Cooperative Non-Equilibrium Dynamics in a Thermal Rydberg Ensemble

Abstract

This thesis reports the investigation of cooperative non-equilibrium dynamics in a thermal Rydberg ensemble. Cooperative behaviour arises due to resonant dipole-dipole interactions between highly excited Rydberg atoms. In order to transfer atomic population from the ground state to the Rydberg state in a caesium vapour, a three-photon excitation scheme is developed. This scheme has a number of benefits over traditional two-photon Rydberg excitation as each transition utilises in- expensive high-power diode lasers. The process of developing the excitation scheme produces a number of important results, including an excited-state polarisation spectroscopy technique and the observation of coherent three-photon electromagnetically induced transparency.

The optical response and atomic dynamics of the interacting ensemble can be separated into two distinct phases. When the Rydberg number density is low and the interactions are negligible, the system can be described by the behaviour of a single atom. However, when the Rydberg number density is high, resonant dipole-dipole interactions result in a significant modification of the ensemble properties. This cooperative many-body phase cannot be described by the behaviour of a single atom. In the frequency domain, the interactions produce an excitation-dependent cooperative energy shift that is observed using probe transmission spectroscopy.
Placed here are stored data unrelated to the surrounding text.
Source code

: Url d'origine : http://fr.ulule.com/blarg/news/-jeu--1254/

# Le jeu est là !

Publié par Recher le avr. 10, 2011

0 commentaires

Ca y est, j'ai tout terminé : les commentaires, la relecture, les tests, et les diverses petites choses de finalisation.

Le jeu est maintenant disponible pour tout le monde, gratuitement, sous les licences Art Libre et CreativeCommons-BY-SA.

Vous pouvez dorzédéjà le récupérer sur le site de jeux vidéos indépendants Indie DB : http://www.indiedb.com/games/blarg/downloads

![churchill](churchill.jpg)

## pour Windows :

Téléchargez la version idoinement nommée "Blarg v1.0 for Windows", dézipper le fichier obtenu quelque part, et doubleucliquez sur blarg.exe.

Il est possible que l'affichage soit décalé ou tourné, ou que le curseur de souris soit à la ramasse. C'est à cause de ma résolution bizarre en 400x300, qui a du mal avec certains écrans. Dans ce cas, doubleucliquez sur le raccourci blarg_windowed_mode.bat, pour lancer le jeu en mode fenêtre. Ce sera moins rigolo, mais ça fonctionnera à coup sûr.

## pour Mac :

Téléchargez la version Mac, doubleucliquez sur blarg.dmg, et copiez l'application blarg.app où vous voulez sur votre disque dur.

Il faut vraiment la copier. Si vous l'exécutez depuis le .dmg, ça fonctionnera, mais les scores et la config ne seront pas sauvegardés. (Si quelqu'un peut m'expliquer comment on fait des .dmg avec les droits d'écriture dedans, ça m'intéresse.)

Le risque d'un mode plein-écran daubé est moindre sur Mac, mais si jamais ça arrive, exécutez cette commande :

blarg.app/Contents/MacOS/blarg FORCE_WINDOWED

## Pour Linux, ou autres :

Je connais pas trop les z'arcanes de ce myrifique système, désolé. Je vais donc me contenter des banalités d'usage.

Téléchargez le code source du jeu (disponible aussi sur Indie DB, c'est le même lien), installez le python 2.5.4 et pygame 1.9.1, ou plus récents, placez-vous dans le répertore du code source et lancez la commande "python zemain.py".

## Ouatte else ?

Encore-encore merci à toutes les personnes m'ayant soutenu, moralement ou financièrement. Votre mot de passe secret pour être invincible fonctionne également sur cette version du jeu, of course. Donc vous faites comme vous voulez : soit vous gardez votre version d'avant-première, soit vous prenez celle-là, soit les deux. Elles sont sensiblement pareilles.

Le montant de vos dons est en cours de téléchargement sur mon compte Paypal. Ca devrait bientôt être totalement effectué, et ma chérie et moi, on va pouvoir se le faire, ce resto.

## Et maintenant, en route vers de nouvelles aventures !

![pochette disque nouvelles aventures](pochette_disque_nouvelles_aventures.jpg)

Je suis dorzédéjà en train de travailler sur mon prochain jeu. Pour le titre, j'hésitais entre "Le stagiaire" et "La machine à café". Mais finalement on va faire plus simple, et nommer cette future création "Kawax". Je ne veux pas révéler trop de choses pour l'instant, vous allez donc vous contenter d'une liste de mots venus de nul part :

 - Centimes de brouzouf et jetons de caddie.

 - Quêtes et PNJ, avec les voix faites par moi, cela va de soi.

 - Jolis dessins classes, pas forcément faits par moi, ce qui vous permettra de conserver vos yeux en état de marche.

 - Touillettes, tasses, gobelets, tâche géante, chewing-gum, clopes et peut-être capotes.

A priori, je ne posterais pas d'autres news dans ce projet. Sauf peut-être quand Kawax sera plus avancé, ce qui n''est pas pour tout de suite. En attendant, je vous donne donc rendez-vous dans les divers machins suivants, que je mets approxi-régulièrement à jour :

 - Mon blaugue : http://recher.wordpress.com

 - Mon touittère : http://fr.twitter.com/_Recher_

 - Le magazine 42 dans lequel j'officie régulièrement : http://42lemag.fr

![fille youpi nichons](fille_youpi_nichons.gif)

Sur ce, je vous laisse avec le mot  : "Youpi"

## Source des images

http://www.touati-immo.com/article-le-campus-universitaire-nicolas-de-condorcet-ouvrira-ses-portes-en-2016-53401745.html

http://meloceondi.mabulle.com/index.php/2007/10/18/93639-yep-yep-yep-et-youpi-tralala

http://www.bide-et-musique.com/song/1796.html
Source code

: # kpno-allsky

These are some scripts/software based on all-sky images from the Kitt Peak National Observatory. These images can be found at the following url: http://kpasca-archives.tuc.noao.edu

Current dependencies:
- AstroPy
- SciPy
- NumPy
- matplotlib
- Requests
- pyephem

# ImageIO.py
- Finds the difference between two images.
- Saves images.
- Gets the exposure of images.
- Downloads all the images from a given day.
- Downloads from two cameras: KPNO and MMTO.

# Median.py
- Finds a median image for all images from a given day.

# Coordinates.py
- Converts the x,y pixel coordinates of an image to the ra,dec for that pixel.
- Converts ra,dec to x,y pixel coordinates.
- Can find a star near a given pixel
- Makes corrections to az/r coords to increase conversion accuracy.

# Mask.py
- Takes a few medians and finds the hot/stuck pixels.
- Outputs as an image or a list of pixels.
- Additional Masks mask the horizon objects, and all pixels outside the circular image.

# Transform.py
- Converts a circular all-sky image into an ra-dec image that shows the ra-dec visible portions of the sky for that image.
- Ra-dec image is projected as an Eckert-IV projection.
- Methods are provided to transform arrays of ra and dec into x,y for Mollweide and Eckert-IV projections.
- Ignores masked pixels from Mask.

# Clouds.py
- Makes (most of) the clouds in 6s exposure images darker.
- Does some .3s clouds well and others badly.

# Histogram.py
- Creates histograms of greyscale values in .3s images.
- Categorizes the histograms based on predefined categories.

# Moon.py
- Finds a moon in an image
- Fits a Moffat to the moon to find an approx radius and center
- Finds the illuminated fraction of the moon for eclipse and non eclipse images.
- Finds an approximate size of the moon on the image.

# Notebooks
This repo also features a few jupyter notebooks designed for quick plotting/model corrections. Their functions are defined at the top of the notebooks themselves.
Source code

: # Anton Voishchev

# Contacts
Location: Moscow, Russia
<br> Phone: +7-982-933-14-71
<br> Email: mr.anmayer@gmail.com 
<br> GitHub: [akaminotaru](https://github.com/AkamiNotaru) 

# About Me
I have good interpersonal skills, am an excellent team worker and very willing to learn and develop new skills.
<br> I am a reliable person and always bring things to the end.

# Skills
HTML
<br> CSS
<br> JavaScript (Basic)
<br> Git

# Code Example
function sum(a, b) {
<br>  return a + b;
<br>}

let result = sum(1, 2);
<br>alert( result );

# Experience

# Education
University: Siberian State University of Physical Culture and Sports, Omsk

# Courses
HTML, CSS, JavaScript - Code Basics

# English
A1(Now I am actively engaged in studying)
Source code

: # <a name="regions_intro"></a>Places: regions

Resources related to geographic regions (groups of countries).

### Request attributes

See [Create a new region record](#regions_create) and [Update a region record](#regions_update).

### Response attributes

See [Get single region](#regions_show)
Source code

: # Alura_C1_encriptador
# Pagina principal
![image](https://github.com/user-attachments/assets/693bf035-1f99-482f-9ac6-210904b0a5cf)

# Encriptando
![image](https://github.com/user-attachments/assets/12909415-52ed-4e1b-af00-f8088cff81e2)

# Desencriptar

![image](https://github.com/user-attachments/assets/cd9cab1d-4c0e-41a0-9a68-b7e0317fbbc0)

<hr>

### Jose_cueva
In the time domain, the interactions result in a cooperative enhancement of the atomic decay rate that is analysed using fluorescence spectroscopy.

At the transition between the single-body and many-body phase, a first-order non-equilibrium phase transition occurs. This is observed spatially along the length of the excitation region as a sharp switch in the emitted fluorescence. The first-order phase transition is also observed in the temporal response of the ensemble through critical slowing down. The divergence of the switching time to steady state follows a universal scaling law for phase transitions and the determined critical exponent is in excellent agreement with previous work on non-equilibrium phase transitions.